In short, 2019—as Dom Denise might have predicted—is a superb vintage, and these are wines that all Burgundy lovers are going to want to secure for their cellars.
Vinifying a small cuvée of Chambolle-Musigny myself, I saw first-hand how perfumed and seductive the young 2019s were, even after just a few days of fermentation, and these wines have never really gone through an awkward or truculent phase. In style, they evoke a hypothetical blend of the succulence, charm and expressiveness of 2017 with the substance and concentration of 2015. Looking further back in time, I’m tempted to invoke comparisons with 1964: a ripe, rather powerful vintage nonetheless beautifully differentiated by site and endowed with considerable aging potential.

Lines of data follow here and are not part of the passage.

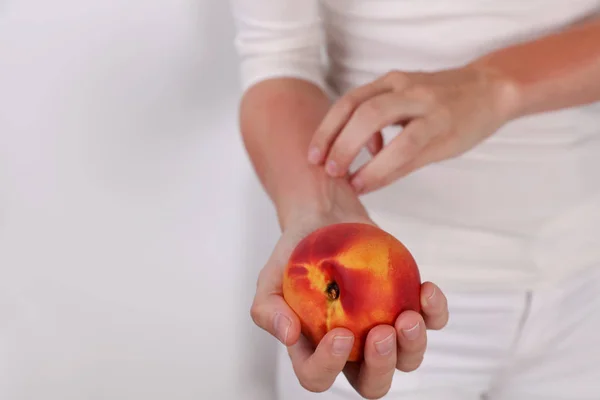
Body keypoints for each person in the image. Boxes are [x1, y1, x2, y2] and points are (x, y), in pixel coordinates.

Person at [229, 1, 600, 399]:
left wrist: (495, 87)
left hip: (587, 278)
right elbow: (279, 58)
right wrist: (317, 206)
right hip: (390, 292)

In our visit a few autumns ago, we were welcomed by the modest, a bit shy even, Monsieur Remi Jeanniard. With a brief tour to the winemaking facilities (really, it took us a very brief moment to tour the entire place, yes, it is tiny). We had our tasting at the cellar with Monsieur Jeanniard leading us through the his gorgeous terroir driven wines.

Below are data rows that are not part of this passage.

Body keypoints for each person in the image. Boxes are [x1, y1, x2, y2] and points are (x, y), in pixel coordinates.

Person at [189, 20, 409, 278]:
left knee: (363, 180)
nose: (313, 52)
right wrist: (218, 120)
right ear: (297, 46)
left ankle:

Domaine Remi Jeanniard's vines are older than average vine age in the region, with all of his Vielles Vignes village bottlings being at least 50 years old, and the Morey St Denis over 60. This gives a natural concentration to the wines. Most of the work here is in the vineyard with no chemical fertilizers added and harvest is done by hand. Vinification is pretty much traditional: natural yeast, just 12 months in oak with relatively small percentages of new oak being used. Bottled with very little SO2 and without filtering and fining.
What strike us the most was the understated style of the wines. The wines are not powerhouses, instead they're attuned to a zen-like quiet, slowly drawing on seasoned Burgundy palates. The aromatic profile is filled with red fruits and flowery bouquet, with the higher cuvees showing deeper, complex aromas of blue fruits, peppery spiciness and savoriness. The wines have one thing in common, the acidity. Highly refreshing, it brings out the sensation of salinity and juiciness. Without a doubt this is pretty classic Morey St Denis, showing just a touch of edge but with excellent refinement in it.

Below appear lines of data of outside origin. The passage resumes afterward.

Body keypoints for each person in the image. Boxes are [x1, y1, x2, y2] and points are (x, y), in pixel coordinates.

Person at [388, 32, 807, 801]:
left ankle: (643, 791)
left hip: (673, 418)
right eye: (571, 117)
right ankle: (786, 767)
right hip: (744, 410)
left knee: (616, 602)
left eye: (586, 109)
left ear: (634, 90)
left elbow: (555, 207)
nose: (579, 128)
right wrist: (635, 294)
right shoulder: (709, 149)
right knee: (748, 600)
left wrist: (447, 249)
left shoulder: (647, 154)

Other than the introduction thus far and the technical notes to follow, the amazing detail about this Domaine is the price of the wines! The wines are sold out at the Domaine year in year out, and getting them on the secondary market is a challenge for the low production levels and rising popularity! Monsieur Jeanniard has had several opportunities to increase the price but nay, he said this is the price he wanted to sell. What a true wine lover!
The small and well kept cellar.
Famous plots galore in Morey Saint Denis
Morey Saint Denis Vielles Vignes
- 60 year old vines
- 420 cases/annum
Chambolle Musigny Vielles Vignes
- 50 year old vines
- Limestone bedrock
- ~ 250 cases/annum
Morey Saint Denis 1er Cru, Clos de Ormes
- >60+yrs old vines planted in high density ~ 12,500vines / ha.
- ~150 cases/annum
- Located below Clos de la Roche Grand Cru, on Gevrey side of Morey.
From a single parcel of about a third of a hectare, planted in 1951 on deep sandy-clay soils with large, round pebbles, these are hand-harvested with sorting in the vineyard. The grapes undergo pre-fermentation cold maceration, followed by a three-week fermentation with 20% whole bunches, with pigeage or pumping overs when necessary. After pressing, the wine is moved to 50% new barrels. Aged for one year before bottling - unfiltered.
Morey Saint Denis 1er Cru, Les Blanchards
- >40+yrs old vines. Named for the white clay-limestone soils.
- Located just below Clos des Lambrays, to the left.
- Fermentation takes place in stainless steel for three weeks. Aged in oak barrels for one year. 50% new oak. Everything from harvest to bottling is done by the lunar cycles.